## WHAT TO PRODUCE
The answer should be each line of the records that contains the word "cães"; please copy them all.

## RECORDS FOR THE TASK
Segment Open

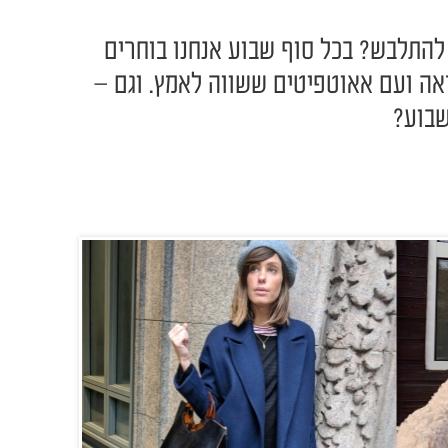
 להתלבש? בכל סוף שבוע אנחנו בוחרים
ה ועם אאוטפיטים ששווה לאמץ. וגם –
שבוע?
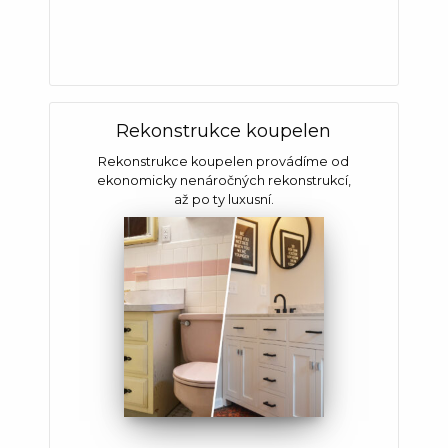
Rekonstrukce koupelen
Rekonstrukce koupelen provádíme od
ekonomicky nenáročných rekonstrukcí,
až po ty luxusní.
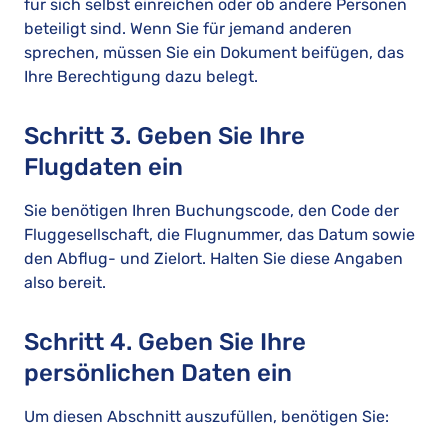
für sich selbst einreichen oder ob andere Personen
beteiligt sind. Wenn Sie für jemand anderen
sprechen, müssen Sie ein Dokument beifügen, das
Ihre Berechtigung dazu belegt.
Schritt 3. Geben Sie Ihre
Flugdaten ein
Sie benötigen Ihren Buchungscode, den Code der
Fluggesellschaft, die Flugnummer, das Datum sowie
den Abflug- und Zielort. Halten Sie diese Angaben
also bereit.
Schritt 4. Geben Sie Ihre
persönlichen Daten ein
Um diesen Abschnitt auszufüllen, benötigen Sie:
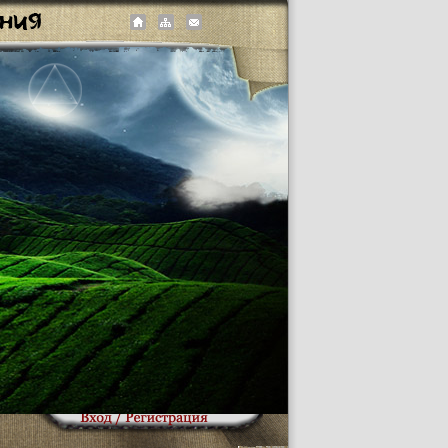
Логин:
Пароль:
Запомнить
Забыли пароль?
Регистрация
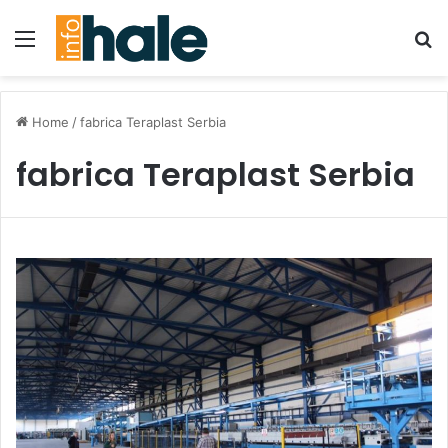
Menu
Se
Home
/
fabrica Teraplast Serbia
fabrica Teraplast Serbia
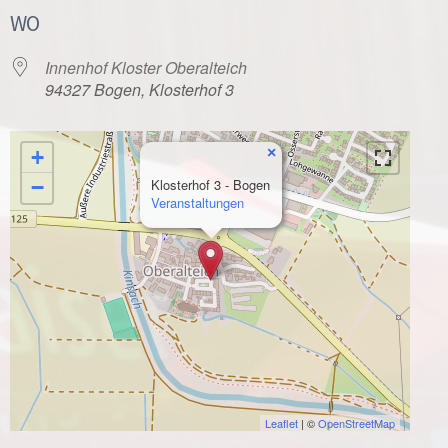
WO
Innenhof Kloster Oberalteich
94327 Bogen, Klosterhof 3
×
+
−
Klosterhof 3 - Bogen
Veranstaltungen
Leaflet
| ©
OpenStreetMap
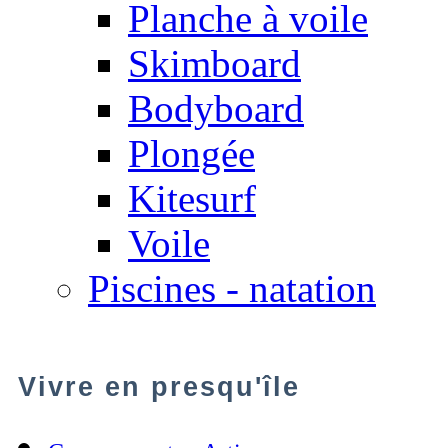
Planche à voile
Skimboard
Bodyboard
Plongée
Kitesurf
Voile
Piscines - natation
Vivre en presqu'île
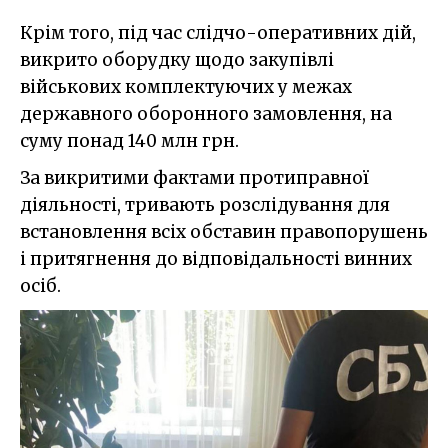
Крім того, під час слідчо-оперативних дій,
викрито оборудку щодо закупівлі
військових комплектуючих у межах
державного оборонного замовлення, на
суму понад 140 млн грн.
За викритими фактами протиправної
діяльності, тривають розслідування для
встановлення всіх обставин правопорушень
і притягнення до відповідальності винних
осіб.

Segment Closed
Segment Open

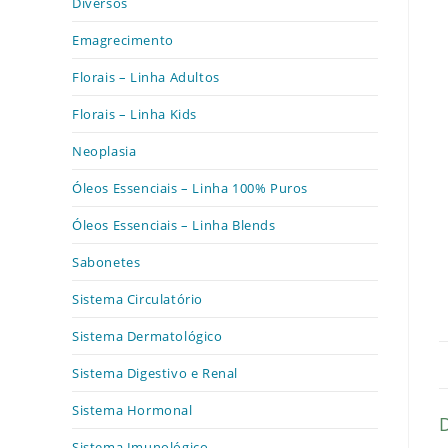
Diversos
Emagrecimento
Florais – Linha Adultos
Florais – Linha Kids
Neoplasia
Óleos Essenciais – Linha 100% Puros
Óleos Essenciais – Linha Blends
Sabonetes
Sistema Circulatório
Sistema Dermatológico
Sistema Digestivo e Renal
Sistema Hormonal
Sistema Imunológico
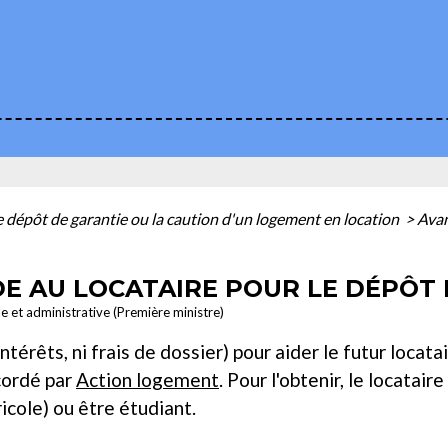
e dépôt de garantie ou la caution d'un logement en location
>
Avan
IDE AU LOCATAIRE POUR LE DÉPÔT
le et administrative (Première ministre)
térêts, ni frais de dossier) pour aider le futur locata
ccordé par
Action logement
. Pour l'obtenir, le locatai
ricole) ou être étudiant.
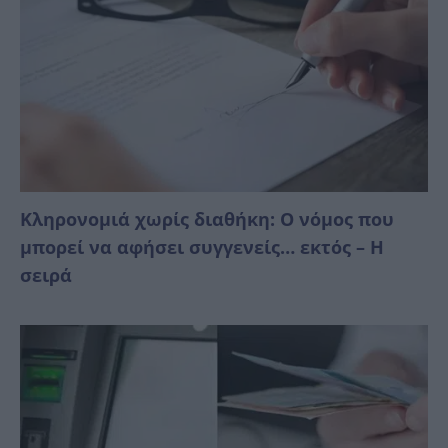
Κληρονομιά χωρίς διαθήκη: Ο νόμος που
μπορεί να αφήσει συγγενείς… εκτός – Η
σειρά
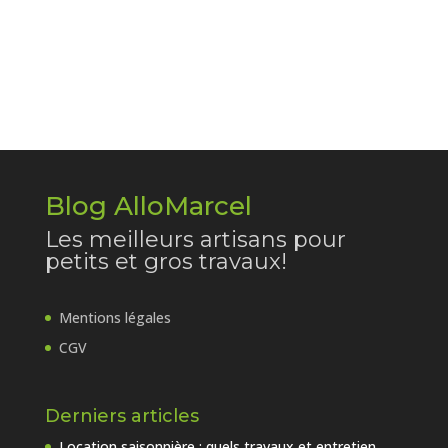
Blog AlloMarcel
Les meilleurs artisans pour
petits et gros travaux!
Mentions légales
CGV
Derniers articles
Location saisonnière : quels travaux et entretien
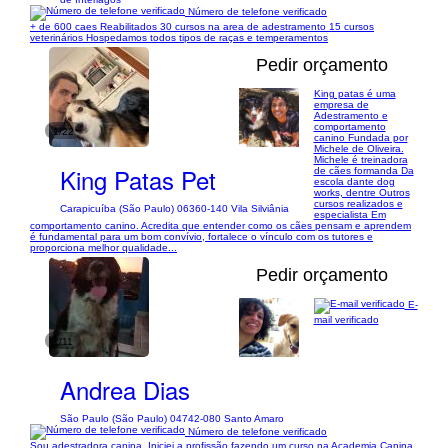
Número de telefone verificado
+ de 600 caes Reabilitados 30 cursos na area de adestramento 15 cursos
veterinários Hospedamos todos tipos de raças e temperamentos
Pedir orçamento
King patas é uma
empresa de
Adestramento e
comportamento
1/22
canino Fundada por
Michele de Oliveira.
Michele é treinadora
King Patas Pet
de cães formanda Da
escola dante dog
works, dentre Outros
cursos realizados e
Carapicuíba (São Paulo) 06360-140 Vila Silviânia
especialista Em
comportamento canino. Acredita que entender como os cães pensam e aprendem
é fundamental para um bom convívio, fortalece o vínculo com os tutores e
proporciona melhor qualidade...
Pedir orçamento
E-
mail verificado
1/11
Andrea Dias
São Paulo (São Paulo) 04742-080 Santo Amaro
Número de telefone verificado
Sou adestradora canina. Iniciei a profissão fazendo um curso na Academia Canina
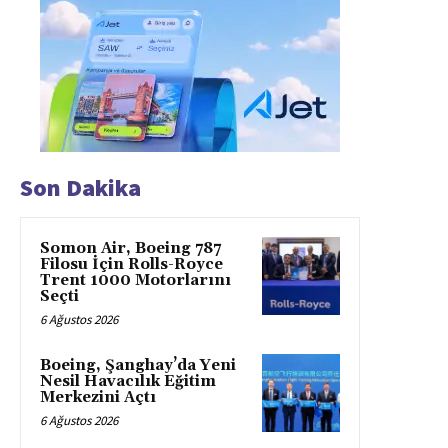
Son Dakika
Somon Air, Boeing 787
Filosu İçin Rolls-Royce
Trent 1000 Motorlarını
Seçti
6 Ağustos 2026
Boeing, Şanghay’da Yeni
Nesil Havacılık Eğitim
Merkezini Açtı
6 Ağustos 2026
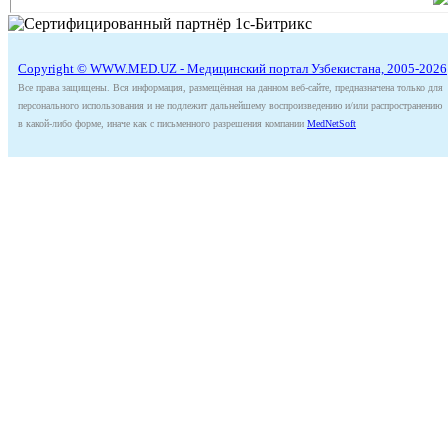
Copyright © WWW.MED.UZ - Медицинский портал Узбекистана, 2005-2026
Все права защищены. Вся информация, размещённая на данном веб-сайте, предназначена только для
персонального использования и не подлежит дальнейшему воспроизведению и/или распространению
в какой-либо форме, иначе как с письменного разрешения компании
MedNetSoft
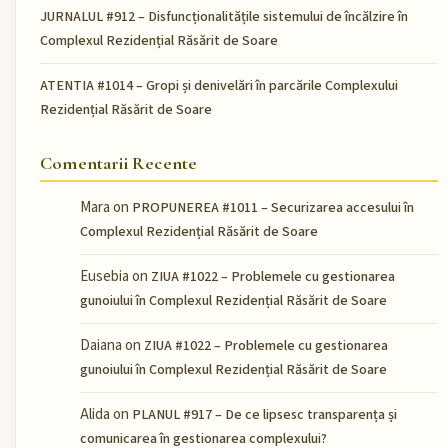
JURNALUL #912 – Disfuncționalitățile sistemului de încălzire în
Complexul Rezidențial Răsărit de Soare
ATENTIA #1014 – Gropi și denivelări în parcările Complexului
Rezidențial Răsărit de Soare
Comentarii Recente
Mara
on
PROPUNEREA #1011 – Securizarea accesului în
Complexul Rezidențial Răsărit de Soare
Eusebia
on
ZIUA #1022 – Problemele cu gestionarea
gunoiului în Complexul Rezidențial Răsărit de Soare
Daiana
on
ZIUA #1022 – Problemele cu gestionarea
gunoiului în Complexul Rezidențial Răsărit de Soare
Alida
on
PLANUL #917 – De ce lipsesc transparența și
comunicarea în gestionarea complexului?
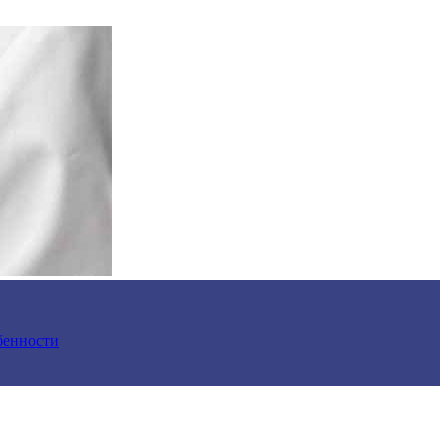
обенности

Segment Closed
Segment Open

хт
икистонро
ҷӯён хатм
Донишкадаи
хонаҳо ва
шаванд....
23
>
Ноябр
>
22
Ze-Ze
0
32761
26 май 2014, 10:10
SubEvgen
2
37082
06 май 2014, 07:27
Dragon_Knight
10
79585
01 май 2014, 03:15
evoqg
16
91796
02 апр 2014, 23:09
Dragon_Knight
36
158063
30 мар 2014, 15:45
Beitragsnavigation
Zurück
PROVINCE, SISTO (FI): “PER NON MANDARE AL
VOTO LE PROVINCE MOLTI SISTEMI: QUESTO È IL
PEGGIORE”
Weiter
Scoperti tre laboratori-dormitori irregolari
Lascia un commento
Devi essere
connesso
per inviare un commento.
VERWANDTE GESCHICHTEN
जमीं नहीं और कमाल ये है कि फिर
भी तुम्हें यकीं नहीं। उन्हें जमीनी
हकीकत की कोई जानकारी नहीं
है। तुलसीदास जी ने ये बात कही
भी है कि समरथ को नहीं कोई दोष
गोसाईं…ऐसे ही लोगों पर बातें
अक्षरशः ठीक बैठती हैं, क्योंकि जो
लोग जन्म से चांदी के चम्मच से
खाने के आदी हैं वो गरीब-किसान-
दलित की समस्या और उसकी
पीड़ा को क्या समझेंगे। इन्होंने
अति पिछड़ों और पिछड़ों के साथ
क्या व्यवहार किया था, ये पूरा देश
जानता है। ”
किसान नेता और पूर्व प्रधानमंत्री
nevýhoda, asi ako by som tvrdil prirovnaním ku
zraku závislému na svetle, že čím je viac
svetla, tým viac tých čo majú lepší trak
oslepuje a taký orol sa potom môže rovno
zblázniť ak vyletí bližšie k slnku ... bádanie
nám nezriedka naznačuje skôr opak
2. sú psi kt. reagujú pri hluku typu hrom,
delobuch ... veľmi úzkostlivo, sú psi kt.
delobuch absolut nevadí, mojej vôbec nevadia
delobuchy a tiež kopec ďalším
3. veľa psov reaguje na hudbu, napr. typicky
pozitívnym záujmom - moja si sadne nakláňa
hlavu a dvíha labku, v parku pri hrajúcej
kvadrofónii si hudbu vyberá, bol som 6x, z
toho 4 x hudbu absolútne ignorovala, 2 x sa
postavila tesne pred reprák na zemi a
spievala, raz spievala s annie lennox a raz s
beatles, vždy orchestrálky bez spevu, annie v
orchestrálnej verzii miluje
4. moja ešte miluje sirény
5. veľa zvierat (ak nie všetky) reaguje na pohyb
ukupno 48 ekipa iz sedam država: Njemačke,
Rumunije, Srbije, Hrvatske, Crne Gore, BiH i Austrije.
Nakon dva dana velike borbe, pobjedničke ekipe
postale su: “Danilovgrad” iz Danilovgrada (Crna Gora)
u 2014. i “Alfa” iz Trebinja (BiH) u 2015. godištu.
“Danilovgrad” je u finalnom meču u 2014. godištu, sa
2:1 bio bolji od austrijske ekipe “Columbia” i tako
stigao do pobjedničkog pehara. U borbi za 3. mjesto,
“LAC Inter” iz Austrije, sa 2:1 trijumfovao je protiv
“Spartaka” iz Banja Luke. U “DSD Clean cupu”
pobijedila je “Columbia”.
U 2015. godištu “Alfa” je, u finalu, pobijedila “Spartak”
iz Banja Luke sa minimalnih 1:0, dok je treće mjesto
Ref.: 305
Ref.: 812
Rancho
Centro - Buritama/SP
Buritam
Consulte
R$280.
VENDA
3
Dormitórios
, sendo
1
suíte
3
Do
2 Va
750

Segment Closed

## SOLUTION TO THIS EXERCISE
de cães formanda Da
comportamento canino. Acredita que entender como os cães pensam e aprendem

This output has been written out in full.